How to motivate students in an online learning environment: A personal reflection – Larry Baum
Before considering this challenge directly, first think of a somewhat different issue: how to motivate employees. We are employees; what motivates us to work? Pay is important. Without it, most people would not work at their jobs.
But as employees, we also want things other than money. What do you like about your job? Helping individuals? Contributing to society? Solving intellectual challenges? Interacting with your colleagues?
Now think about what you would like your boss to do to help you feel satisfied in your job. Probably you would appreciate a supervisor who advocates to raise your pay. But you would likely also value a boss who gives you meaningful assignments that have potential to help people, and that are challenging to the point of stimulating your creativity and knowledge, but not beyond your abilities. Someone who introduces you to the materials, information, and people to help you accomplish the tasks, but does not micromanage you. A person who listens to your views, offers constructive criticism, and appreciates your contributions.
Motivation is not necessarily all positive. Fears of criticism, loss of respect, negative reviews, or firing also motivate employees.
Many of the things that motivate employees also motivate students.

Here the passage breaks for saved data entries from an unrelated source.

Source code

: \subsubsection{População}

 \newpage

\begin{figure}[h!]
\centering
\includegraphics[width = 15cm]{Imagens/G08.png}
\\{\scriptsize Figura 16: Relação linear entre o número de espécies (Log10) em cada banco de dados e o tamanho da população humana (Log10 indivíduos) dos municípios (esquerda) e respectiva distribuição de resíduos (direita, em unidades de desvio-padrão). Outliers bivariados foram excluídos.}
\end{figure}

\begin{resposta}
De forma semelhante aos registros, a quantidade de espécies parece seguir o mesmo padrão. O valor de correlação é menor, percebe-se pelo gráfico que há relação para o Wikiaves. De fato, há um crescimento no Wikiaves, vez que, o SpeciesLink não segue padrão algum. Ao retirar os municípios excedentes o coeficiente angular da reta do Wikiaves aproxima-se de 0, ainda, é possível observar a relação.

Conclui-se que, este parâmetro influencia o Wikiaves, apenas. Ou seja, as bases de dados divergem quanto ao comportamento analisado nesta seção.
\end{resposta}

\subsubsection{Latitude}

Grades are the equivalent of pay as a major motivating factor. As a teacher, if you want students to do a task, it is generally good to assess it.
What else motivates students? Having fun, interacting with other students, learning interesting and relevant things, and solving intellectual challenges.
In CCGL9042, The Evolution of Civilization, which I teach with the tutor, Dr. Jack Tsao, we created simple, interactive games to let students experience concepts we teach. To illustrate comparative advantage, we split a tutorial into four countries assigned different rates at which they can harvest fish or bananas, then we require countries to decide how to divide their time to yield a balanced diet of equal numbers of fish and bananas. We run this game first without trade to illustrate the inefficiency of self-sufficiency, and then with trade to show mutual benefit due to comparative advantage. Next we adjust the abilities of the countries, with two investing in their strength to specialize and further profit from trade, and two investing in their weakness to ensure self-sufficiency in case trade is cut off. We then again run the game without trade, then with trade. Because this game is simple to grasp and fun to play, students actively discuss within and between their countries. After each of the four scenarios, we discuss and compare with real-world examples.
To explore the tragedy of the commons, in which a free resource tends to be used up, we split each tutorial into four poor villages allowed to profit by logging an ungoverned, slow-growing forest. Villagers may re-invest their profits annually to buy more saws and cut more trees. Each year, we have the students return to their villages to discuss among themselves and decide what to do. We allow them to negotiate with other villages but don’t require it. In about a third of tutorials, villages agree to a sustainable rate of logging, but other tutorials cut every tree. We then discuss examples, such as overfishing or air pollution, and ways to prevent them.
The things that motivate learning online are the same things that motivate learning offline. But there are some differences in the ways to implement them. For example, we motivate students to keep up with the reading and lectures by quizzing students weekly. I used to give the quizzes on paper, but now we give them on Moodle in the middle of lecture time, which allows students to take quizzes remotely.
A drawback is that students may look up information during the quiz or contact other students to share answers. To deal with the first problem, we make quizzes open book so that all students have a level playing field. For the second problem, we built up a database of questions from which Moodle chooses questions randomly. Each student gets a different subset of questions, with answer choices in different orders, making it harder to share answers. To collect enough questions to make this feasible, we reuse questions from past years, and we give students extra participation credit if they submit suggested questions for future semesters. To further reduce sharing of answers among students, I make the quiz navigation method (under Layout) sequential, so that students cannot return to previous questions once they have seen them.
I used to require a final presentation of a poster. To save paper and printing costs, we switched to recorded PowerPoint presentations, which are feasible for online teaching. We grade these to motivate students.
We limit tutorials to about a dozen students to create an atmosphere conducive to participation. However, even in such small groups, getting students to join discussions is a challenge. We grade participation, which leads most students to contribute. We keep a spreadsheet of students’ names, and during discussions we give one point to students who give single-word answers to questions, two points for longer answers, and three or four points for insightful answers or new questions. If students talk simultaneously online, we ask them to show the hand icon. We try to call on students who have spoken less than their classmates. This works well to induce participation, but a few students still won’t speak much, so after a few sessions, we email those students to remind them that participation is graded, to urge them to try to speak more, and to ask them to email us if they want us to call on them specifically with questions to prompt them to speak.
Keeping in mind what motivates you will help you motivate your students. Whether teaching online or face-to-face, motivating students is a challenge. But it is also an opportunity to develop new strategies and stretch our limits.